By the early 1300s, Pueblo potters from the central Río Grande area were mining galena (lead sulfide), which was the source of glaze paint used to decorate pottery. This ceased after 1700 when the Spanish inhabitants, who worked many of the mines in the Cerrillos Hills for their silver and lead content, cut off Puebloan access.
In early 1879, two intrepid miners from Leadville, Colorado discovered gold in the hills. The railroad arrived a year later. Before long, the area was overrun by miners and prospectors searching for gold, silver, lead, and turquoise. The town of Los Cerrillos, first established as a tent camp, sprung up virtually overnight.
By the end of 1880, there were several thousand prospectors, at least 21 saloons, five brothels, an opera house, and four hotels. More than 4,000 prospecting pits, holes and mine shafts were dug between 1879 and 1884. Regrettably, most of these did not produce sufficient minerals to generate a profit, and virtually none ended up having significant gold. After mineral production peaked in the mid-1880s, coal mining became the foundation of the area’s economy. Most mining operations ceased in the 1920s.

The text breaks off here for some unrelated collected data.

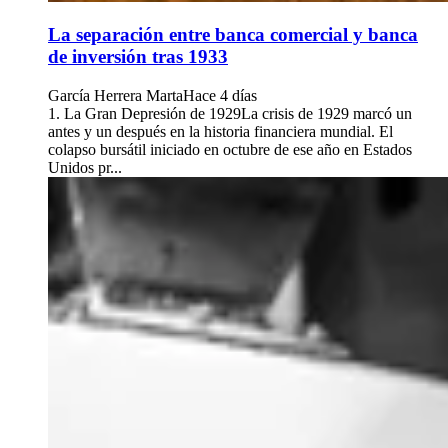
La separación entre banca comercial y banca
de inversión tras 1933
García Herrera Marta
Hace 4 días
1. La Gran Depresión de 1929La crisis de 1929 marcó un
antes y un después en la historia financiera mundial. El
colapso bursátil iniciado en octubre de ese año en Estados
Unidos pr...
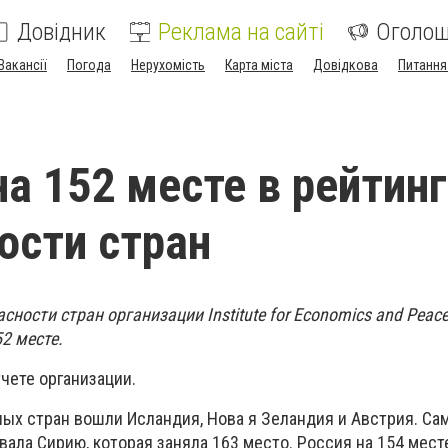
Довідник
Реклама на сайті
Оголо
Вакансії
Погода
Нерухомість
Карта міста
Довідкова
Питання
на 152 месте в рейтин
ости стран
сности стран организации Institute for Economics and Peace
2 месте.
чете организации.
ных стран вошли Исландия, Нова я Зеландия и Австрия. Са
вала Сирию, которая заняла 163 место. Россия на 154 месте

While not strictly a ghost town (there are several hundred locals in the area), Los Cerrillos is a quiet and charming little town with tree-lined and dusty dirt streets, many original buildings and numerous sleeping dogs, providing a picturesque nostalgia of the old west.

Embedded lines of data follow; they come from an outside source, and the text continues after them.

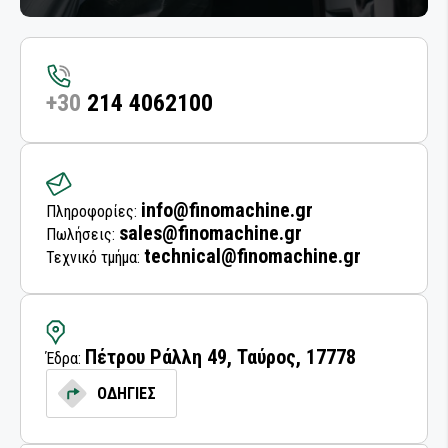
+30
214 4062100
info@finomachine.gr
Πληροφορίες:
sales@finomachine.gr
Πωλήσεις:
technical@finomachine.gr
Τεχνικό τμήμα:
Πέτρου Ράλλη 49, Ταύρος, 17778
Έδρα:
ΟΔΗΓΙΕΣ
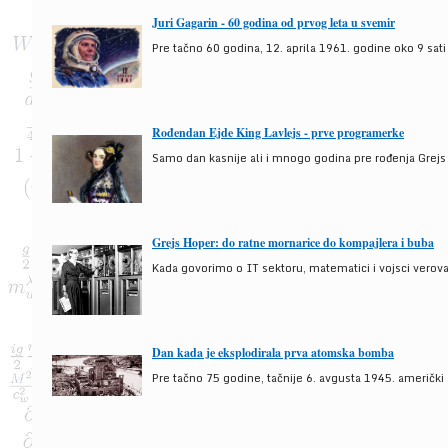
Juri Gagarin - 60 godina od prvog leta u svemir
Pre tačno 60 godina, 12. aprila 1961. godine oko 9 sati
Rođendan Ejde King Lavlejs - prve programerke
Samo dan kasnije ali i mnogo godina pre rođenja Grejs
Grejs Hoper: do ratne mornarice do kompajlera i buba
Kada govorimo o IT sektoru, matematici i vojsci verova
Dan kada je eksplodirala prva atomska bomba
Pre tačno 75 godine, tačnije 6. avgusta 1945. američki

First Street, with scores of authentic structures, has served as the backdrop for numerous western movies. The Cerrillos Hills State Park, just 0.5 miles north of town, has five miles of hiking and biking trails through the rolling juniper and piñon hills. The trails bypass many of the old mining pits and shafts that dot the area and that have been fitted with safety netting and viewing platforms.